> _WHAT IS BEING ASKED_
From the line that holds "án hình sự mới" to the end of the records, reproduce every line exactly. No pictures.

#####

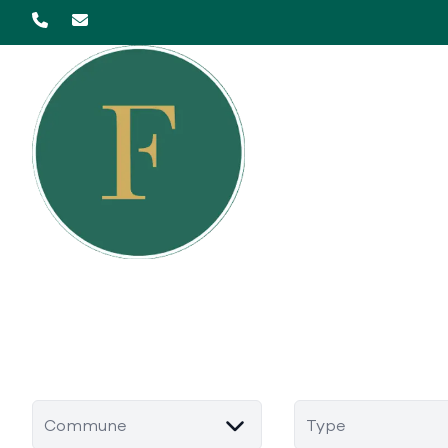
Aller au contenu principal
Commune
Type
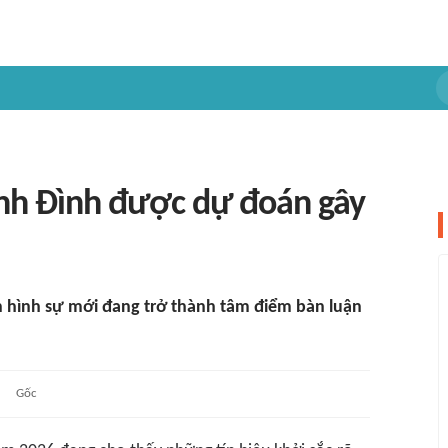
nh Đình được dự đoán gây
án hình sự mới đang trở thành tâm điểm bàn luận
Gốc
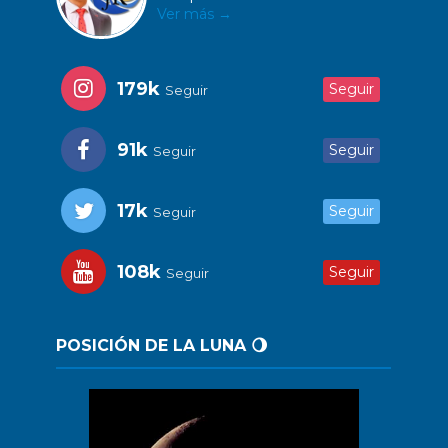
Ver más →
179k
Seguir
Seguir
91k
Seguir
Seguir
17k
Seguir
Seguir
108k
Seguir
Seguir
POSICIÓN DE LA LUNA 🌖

#####

> _TASK OUTPUT_
án hình sự mới đang trở thành tâm điểm bàn luận
Gốc
Ver más →
179k
Seguir
Seguir
91k
Seguir
Seguir
17k
Seguir
Seguir
108k
Seguir
Seguir
POSICIÓN DE LA LUNA 🌖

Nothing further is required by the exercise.